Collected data
_ _ _ _
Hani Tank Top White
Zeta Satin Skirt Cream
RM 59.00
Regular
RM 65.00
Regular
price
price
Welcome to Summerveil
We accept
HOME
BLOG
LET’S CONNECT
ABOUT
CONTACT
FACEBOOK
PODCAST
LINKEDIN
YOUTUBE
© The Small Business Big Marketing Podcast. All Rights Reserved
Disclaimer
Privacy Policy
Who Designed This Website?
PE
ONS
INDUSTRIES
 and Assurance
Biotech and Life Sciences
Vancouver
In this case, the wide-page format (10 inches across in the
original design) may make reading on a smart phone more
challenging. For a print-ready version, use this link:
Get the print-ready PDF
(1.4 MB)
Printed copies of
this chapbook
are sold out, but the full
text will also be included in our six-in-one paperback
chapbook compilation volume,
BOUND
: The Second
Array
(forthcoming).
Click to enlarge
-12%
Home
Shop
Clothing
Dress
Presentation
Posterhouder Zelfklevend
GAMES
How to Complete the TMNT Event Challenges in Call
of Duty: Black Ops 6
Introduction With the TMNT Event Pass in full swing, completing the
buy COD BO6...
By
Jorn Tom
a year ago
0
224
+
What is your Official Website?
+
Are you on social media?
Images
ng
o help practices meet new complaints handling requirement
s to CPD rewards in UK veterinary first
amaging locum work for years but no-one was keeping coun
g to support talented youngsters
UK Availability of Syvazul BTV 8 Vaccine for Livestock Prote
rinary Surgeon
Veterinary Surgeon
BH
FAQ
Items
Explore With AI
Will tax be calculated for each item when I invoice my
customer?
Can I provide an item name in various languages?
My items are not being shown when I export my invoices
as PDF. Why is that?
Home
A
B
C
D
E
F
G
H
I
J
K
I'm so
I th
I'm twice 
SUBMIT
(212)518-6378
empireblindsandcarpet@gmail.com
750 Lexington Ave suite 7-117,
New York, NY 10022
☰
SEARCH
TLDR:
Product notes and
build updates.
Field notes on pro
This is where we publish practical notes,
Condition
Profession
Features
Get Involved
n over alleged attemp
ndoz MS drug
_ _ _ _
== WHAT YOU ARE ASKED TO DO ==
How many lines in the records above contain the string "full"? Case counts. Reply with the number only.

== EXERCISE SOLUTION ==
2